Ao longo dos quatro anos de realização de consultas regionais sobre as novas salvaguardas, entidades de defesas dos direitos humanos e ambientais se mobilizaram para cobrar do Banco um compromisso efetivo pela proteção dos direitos humanos e exigir que não houvesse retrocessos. Em março de 2015, Conectas enviou, junto com mais quatro entidades da sociedade civil, comentários ao segundo rascunho das novas políticas, pedindo que o banco incorporasse uma exigência explícita em sua política de que os projetos financiados respeitem direitos humanos. Mas a versão final tratou direitos humanos apenas como uma diretriz a ser buscada pelo Banco.

A coalizão “Direitos Humanos no Desenvolvimento”, da qual a Conectas é membro, realizou uma análise das novas políticas (em espanhol) quanto a direitos trabalhistas, povos indígenas, meio ambiente, direitos LGBT e outros grupos.

Um dos temas que mais suscitou controvérsias foi a abordagem do Banco com relação ao direito de consentimento livre, prévio e informado de povos indígenas.

Desde o início do processo, em 2012, o  Ministério da Fazenda brasileiro, responsável por firmar a posição oficial do país com relação às novas políticas, adotou postura ambígua com relação aos direitos indígenas.
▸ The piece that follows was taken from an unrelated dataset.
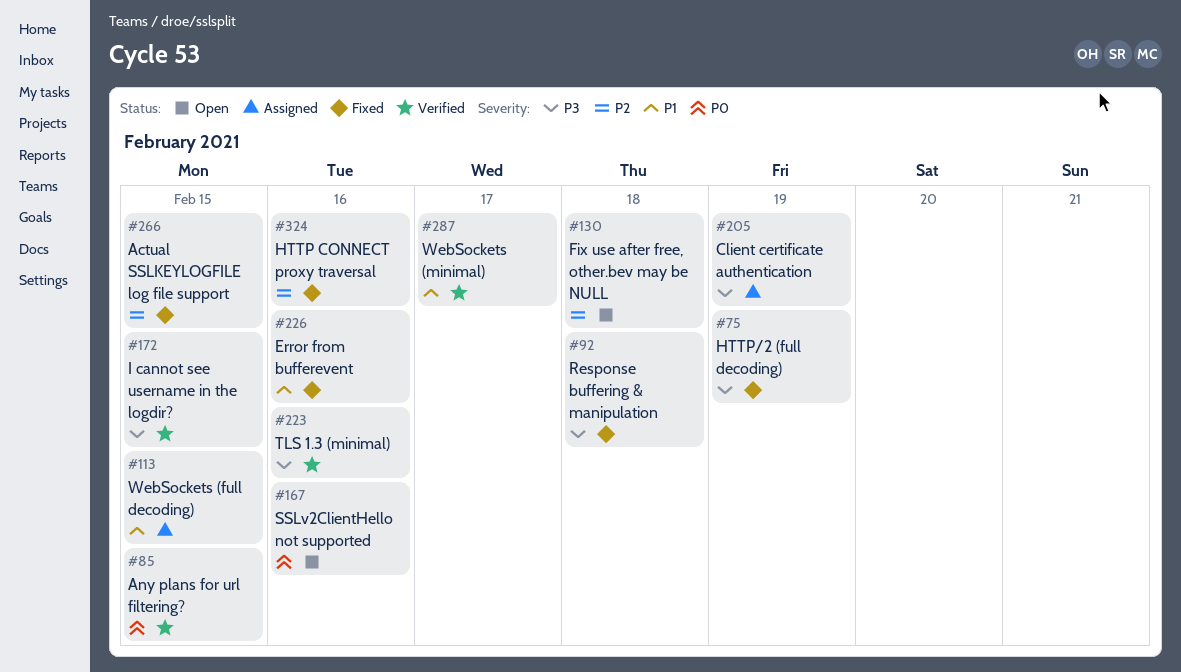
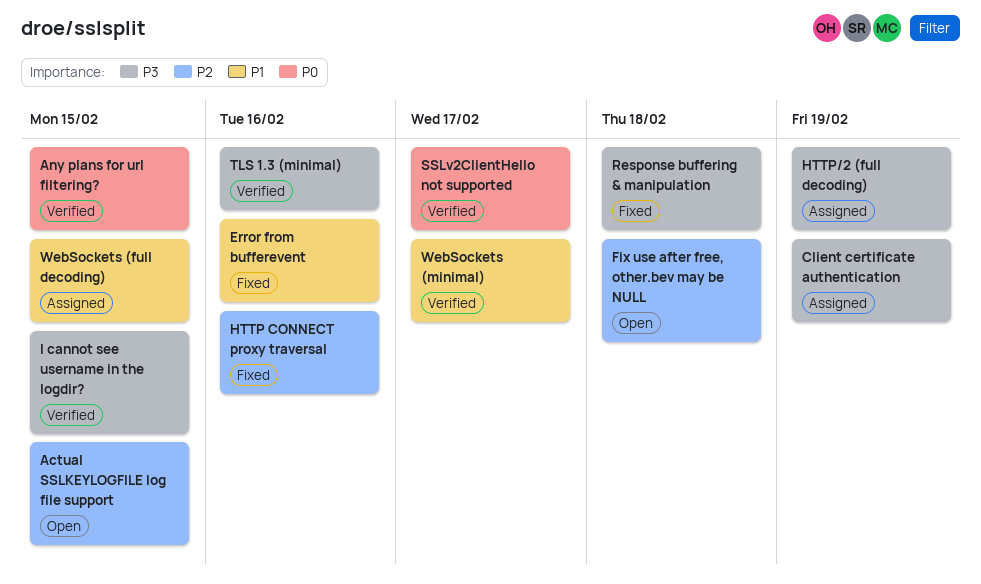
Actual SSLKEYLOGFILE log file support, status: Fixed -> Open
HTTP/2 (full decoding), status: Fixed -> Assigned
SSLv2ClientHello not supported, status: Open -> Verified
SSLv2ClientHello not supported, due: Feb 16 -> Feb 17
A última recomendação oficial sugeria que a CLPI (consulta livre, prévia e informada) fosse relegada apenas à fase de implementação dos empreendimentos.

Em dissonância com suas obrigações internacionais, a posição brasileira contrariava a Declaração da ONU sobre os Direitos dos Povos Indígenas e a Convenção 169 da OIT.

Ao contrário das recomendações do Brasil, o texto final manteve regras que reconhecem o direito de povos indígenas ao consentimento livre, prévio e informado sobre projetos financiados pela instituição. Mas restringiu os casos em que este é exigido e o condicionou à obtenção de “apoio coletivo da comunidade”, uma formulação criticada por organizações indigenistas.

“Ainda que enfraquecida, a exigência de consulta a povos indígenas vigorou. Mas ainda há muito a ser feito, já que deverão ser desenvolvidos guias operacionais e outros procedimentos para colocar as políticas em prática”, explica Caio Borges, advogado do projeto de Empresas e Direitos Humanos da Conectas. “Também nos manteremos igualmente atentos a futuras posições do governo não somente no Banco Mundial, pois este processo tem potencial de influenciar outros, como o Banco dos BRICS”, finalizou,

Petição

Às vésperas da aprovação das novas salvaguardas, uma petição lançada por Conectas, Instituto Socioambiental – ISA e International Rivers pedia que o Brasil revisasse suas recomendações, reposicionando-se contra qualquer retrocesso aos direitos indígenas.

Endereçada ao Secretário de Assuntos Internacionais do Ministério da Fazenda do Brasil, Luís Antonio Balduino Carneiro, e ao diretor-executivo para o Brasil do Banco Mundial Otaviano Canuto, o documento recebeu mais de 2.200 assinaturas do Brasil e de mais 30 países.